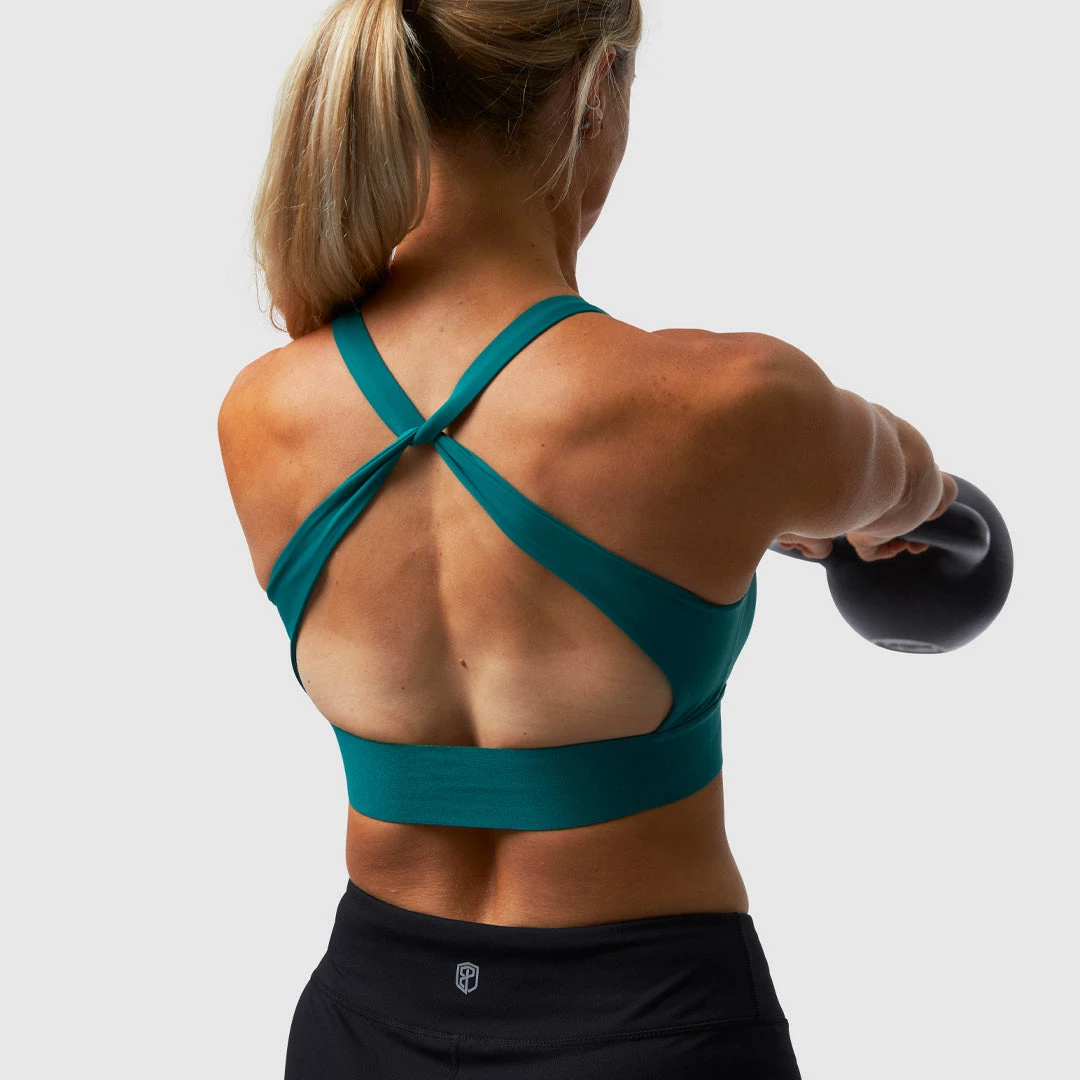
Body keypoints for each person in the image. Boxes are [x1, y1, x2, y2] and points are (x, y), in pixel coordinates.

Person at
━━━━━━━━
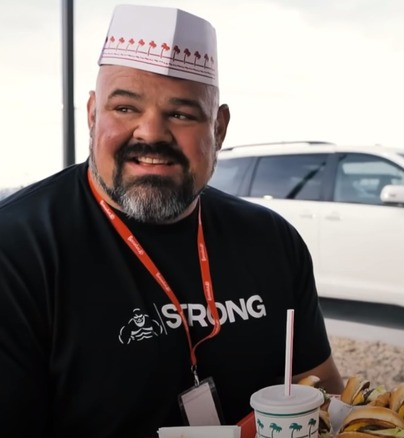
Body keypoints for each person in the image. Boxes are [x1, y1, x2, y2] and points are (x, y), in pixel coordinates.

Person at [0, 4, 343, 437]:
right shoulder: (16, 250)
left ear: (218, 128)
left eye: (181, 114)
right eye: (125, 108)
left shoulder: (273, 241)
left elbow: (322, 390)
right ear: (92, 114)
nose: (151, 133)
━━━━━━━━
TRY IT
In the listing above, find the line with "right eye: (125, 108)" and the line with "nose: (151, 133)", then print exactly those lines and every line between them.

SOLUTION TO THIS TASK
right eye: (125, 108)
left shoulder: (273, 241)
left elbow: (322, 390)
right ear: (92, 114)
nose: (151, 133)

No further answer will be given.